TASK ITEM:
Print the full set of records below, character for character and picture-free.

RECORD EXTRACTS:
============================================================

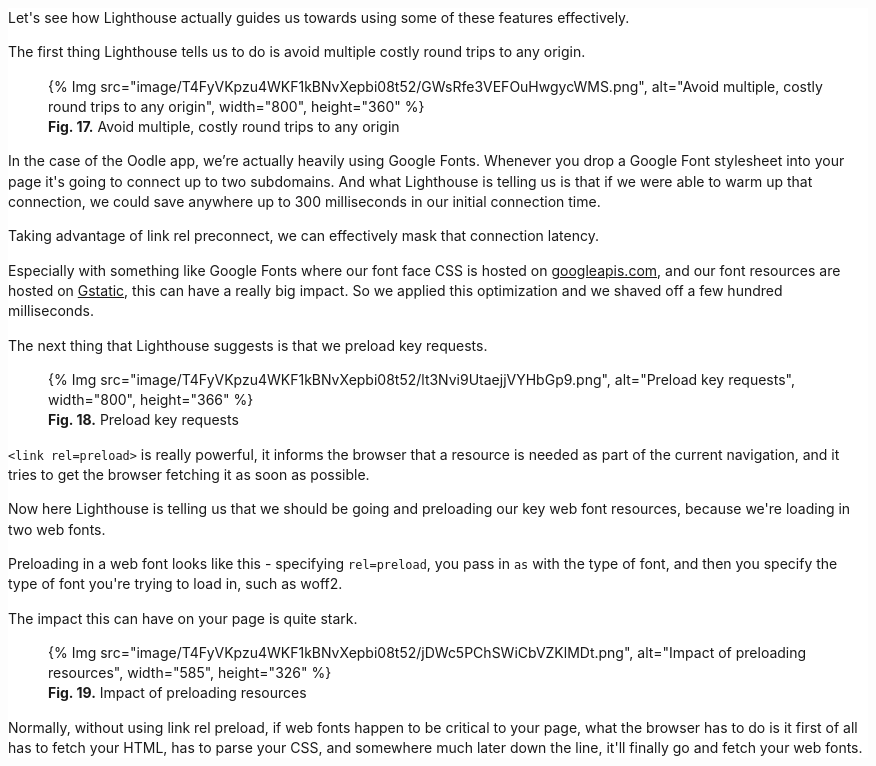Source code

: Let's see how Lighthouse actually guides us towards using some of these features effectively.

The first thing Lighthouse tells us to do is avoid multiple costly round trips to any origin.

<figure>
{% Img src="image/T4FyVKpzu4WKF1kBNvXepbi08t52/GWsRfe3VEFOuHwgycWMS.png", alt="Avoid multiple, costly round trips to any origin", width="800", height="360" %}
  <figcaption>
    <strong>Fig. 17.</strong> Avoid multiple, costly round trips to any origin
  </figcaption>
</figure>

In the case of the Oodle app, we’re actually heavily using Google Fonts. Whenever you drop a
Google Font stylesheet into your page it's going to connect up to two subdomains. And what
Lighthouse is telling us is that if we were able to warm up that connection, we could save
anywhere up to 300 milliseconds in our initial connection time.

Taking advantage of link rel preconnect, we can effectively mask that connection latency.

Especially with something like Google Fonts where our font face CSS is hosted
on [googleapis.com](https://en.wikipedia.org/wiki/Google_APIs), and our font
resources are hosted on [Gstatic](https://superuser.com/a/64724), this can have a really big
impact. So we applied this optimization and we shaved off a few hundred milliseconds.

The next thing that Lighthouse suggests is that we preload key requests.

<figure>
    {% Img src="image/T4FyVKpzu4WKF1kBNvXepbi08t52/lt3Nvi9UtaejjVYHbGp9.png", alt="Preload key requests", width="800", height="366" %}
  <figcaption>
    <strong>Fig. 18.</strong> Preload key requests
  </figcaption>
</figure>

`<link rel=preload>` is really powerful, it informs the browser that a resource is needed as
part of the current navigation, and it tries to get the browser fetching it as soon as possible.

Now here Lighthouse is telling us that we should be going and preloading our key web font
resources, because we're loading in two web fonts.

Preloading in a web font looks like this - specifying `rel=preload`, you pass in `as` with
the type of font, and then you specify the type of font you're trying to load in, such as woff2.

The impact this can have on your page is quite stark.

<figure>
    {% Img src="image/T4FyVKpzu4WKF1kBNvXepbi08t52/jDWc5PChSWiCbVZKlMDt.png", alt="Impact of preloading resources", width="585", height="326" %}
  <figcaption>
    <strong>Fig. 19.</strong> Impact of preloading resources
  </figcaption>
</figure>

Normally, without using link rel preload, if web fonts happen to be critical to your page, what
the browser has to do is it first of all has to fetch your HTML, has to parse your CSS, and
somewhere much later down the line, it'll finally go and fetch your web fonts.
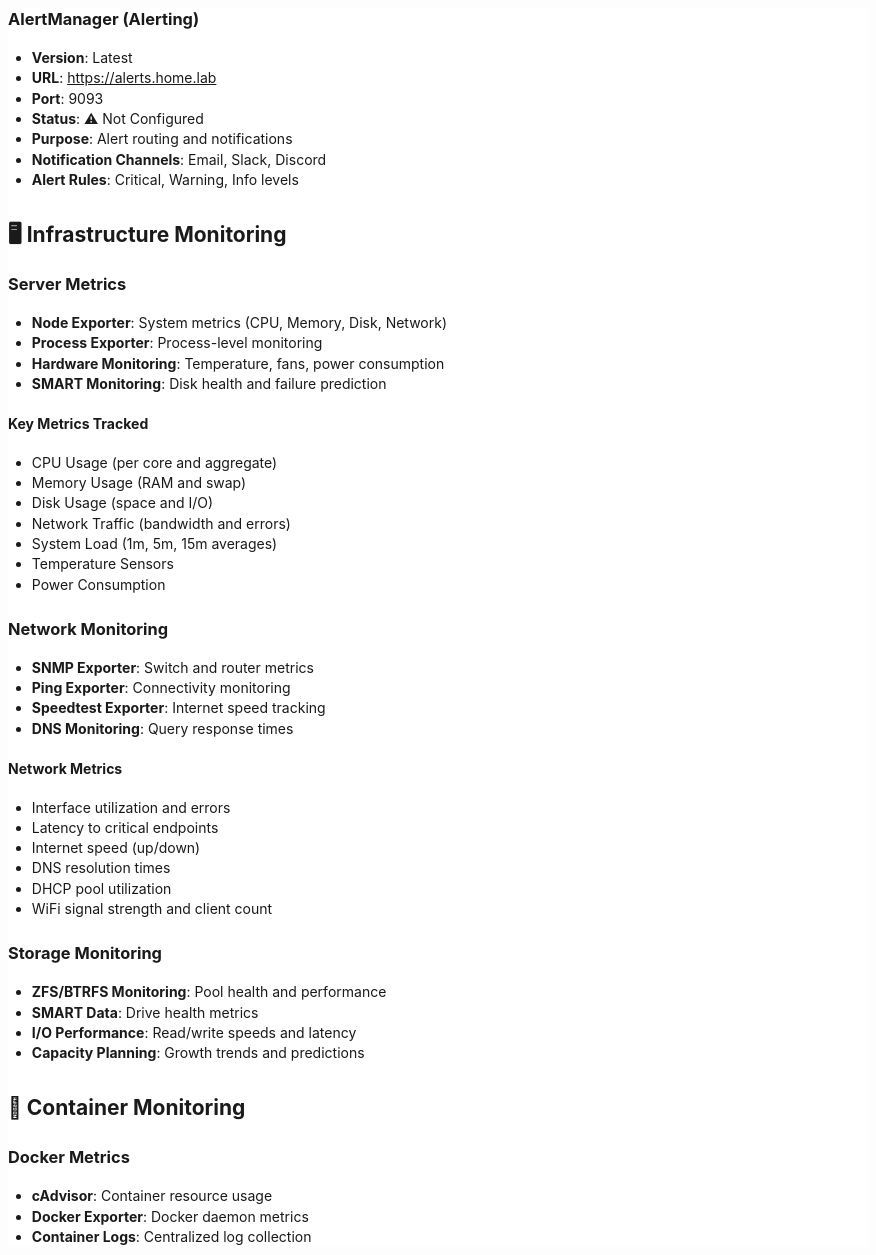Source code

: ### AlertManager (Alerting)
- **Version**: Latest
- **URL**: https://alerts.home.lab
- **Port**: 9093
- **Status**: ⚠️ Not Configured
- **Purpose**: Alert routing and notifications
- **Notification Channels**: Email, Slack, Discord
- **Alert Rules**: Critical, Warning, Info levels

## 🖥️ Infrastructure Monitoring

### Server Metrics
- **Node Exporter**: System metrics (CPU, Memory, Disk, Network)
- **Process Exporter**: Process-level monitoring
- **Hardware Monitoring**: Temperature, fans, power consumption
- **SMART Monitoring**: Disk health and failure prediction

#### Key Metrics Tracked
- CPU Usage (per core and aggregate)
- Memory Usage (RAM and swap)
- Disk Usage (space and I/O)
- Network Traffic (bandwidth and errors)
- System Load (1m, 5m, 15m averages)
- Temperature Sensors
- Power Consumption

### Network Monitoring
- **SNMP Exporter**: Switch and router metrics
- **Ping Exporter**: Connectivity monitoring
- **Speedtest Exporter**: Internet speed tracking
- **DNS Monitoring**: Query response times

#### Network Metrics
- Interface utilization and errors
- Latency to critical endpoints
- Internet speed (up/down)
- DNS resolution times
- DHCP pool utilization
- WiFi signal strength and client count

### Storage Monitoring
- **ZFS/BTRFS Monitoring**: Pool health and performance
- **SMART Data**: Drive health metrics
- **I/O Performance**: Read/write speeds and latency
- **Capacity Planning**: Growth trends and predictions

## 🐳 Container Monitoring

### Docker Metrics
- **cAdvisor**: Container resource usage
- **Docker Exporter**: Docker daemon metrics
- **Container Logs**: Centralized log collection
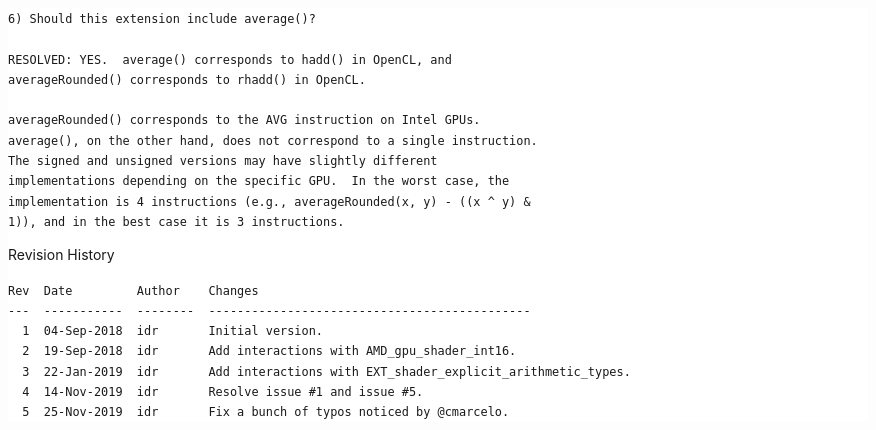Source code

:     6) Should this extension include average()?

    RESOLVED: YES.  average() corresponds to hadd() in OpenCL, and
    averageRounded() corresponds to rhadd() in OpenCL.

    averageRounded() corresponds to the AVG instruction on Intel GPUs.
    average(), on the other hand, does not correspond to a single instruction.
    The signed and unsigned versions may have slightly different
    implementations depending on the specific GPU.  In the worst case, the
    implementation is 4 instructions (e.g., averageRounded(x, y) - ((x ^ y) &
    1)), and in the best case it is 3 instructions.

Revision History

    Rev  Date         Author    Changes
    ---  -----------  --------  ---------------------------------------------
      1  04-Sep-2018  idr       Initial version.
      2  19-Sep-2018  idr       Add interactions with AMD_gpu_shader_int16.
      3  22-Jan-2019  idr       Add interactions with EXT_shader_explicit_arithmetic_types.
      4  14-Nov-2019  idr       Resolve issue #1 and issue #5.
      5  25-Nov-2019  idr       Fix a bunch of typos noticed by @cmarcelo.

============================================================

RESPONSE TO THIS EXERCISE:
Source code

: Let's see how Lighthouse actually guides us towards using some of these features effectively.

The first thing Lighthouse tells us to do is avoid multiple costly round trips to any origin.

<figure>
{% Img src="image/T4FyVKpzu4WKF1kBNvXepbi08t52/GWsRfe3VEFOuHwgycWMS.png", alt="Avoid multiple, costly round trips to any origin", width="800", height="360" %}
  <figcaption>
    <strong>Fig. 17.</strong> Avoid multiple, costly round trips to any origin
  </figcaption>
</figure>

In the case of the Oodle app, we’re actually heavily using Google Fonts. Whenever you drop a
Google Font stylesheet into your page it's going to connect up to two subdomains. And what
Lighthouse is telling us is that if we were able to warm up that connection, we could save
anywhere up to 300 milliseconds in our initial connection time.

Taking advantage of link rel preconnect, we can effectively mask that connection latency.

Especially with something like Google Fonts where our font face CSS is hosted
on [googleapis.com](https://en.wikipedia.org/wiki/Google_APIs), and our font
resources are hosted on [Gstatic](https://superuser.com/a/64724), this can have a really big
impact. So we applied this optimization and we shaved off a few hundred milliseconds.

The next thing that Lighthouse suggests is that we preload key requests.

<figure>
    {% Img src="image/T4FyVKpzu4WKF1kBNvXepbi08t52/lt3Nvi9UtaejjVYHbGp9.png", alt="Preload key requests", width="800", height="366" %}
  <figcaption>
    <strong>Fig. 18.</strong> Preload key requests
  </figcaption>
</figure>

`<link rel=preload>` is really powerful, it informs the browser that a resource is needed as
part of the current navigation, and it tries to get the browser fetching it as soon as possible.

Now here Lighthouse is telling us that we should be going and preloading our key web font
resources, because we're loading in two web fonts.

Preloading in a web font looks like this - specifying `rel=preload`, you pass in `as` with
the type of font, and then you specify the type of font you're trying to load in, such as woff2.

The impact this can have on your page is quite stark.

<figure>
    {% Img src="image/T4FyVKpzu4WKF1kBNvXepbi08t52/jDWc5PChSWiCbVZKlMDt.png", alt="Impact of preloading resources", width="585", height="326" %}
  <figcaption>
    <strong>Fig. 19.</strong> Impact of preloading resources
  </figcaption>
</figure>

Normally, without using link rel preload, if web fonts happen to be critical to your page, what
the browser has to do is it first of all has to fetch your HTML, has to parse your CSS, and
somewhere much later down the line, it'll finally go and fetch your web fonts.
Source code

: ### AlertManager (Alerting)
- **Version**: Latest
- **URL**: https://alerts.home.lab
- **Port**: 9093
- **Status**: ⚠️ Not Configured
- **Purpose**: Alert routing and notifications
- **Notification Channels**: Email, Slack, Discord
- **Alert Rules**: Critical, Warning, Info levels

## 🖥️ Infrastructure Monitoring

### Server Metrics
- **Node Exporter**: System metrics (CPU, Memory, Disk, Network)
- **Process Exporter**: Process-level monitoring
- **Hardware Monitoring**: Temperature, fans, power consumption
- **SMART Monitoring**: Disk health and failure prediction

#### Key Metrics Tracked
- CPU Usage (per core and aggregate)
- Memory Usage (RAM and swap)
- Disk Usage (space and I/O)
- Network Traffic (bandwidth and errors)
- System Load (1m, 5m, 15m averages)
- Temperature Sensors
- Power Consumption

### Network Monitoring
- **SNMP Exporter**: Switch and router metrics
- **Ping Exporter**: Connectivity monitoring
- **Speedtest Exporter**: Internet speed tracking
- **DNS Monitoring**: Query response times

#### Network Metrics
- Interface utilization and errors
- Latency to critical endpoints
- Internet speed (up/down)
- DNS resolution times
- DHCP pool utilization
- WiFi signal strength and client count

### Storage Monitoring
- **ZFS/BTRFS Monitoring**: Pool health and performance
- **SMART Data**: Drive health metrics
- **I/O Performance**: Read/write speeds and latency
- **Capacity Planning**: Growth trends and predictions

## 🐳 Container Monitoring

### Docker Metrics
- **cAdvisor**: Container resource usage
- **Docker Exporter**: Docker daemon metrics
- **Container Logs**: Centralized log collection
Source code

:     6) Should this extension include average()?

    RESOLVED: YES.  average() corresponds to hadd() in OpenCL, and
    averageRounded() corresponds to rhadd() in OpenCL.

    averageRounded() corresponds to the AVG instruction on Intel GPUs.
    average(), on the other hand, does not correspond to a single instruction.
    The signed and unsigned versions may have slightly different
    implementations depending on the specific GPU.  In the worst case, the
    implementation is 4 instructions (e.g., averageRounded(x, y) - ((x ^ y) &
    1)), and in the best case it is 3 instructions.

Revision History

    Rev  Date         Author    Changes
    ---  -----------  --------  ---------------------------------------------
      1  04-Sep-2018  idr       Initial version.
      2  19-Sep-2018  idr       Add interactions with AMD_gpu_shader_int16.
      3  22-Jan-2019  idr       Add interactions with EXT_shader_explicit_arithmetic_types.
      4  14-Nov-2019  idr       Resolve issue #1 and issue #5.
      5  25-Nov-2019  idr       Fix a bunch of typos noticed by @cmarcelo.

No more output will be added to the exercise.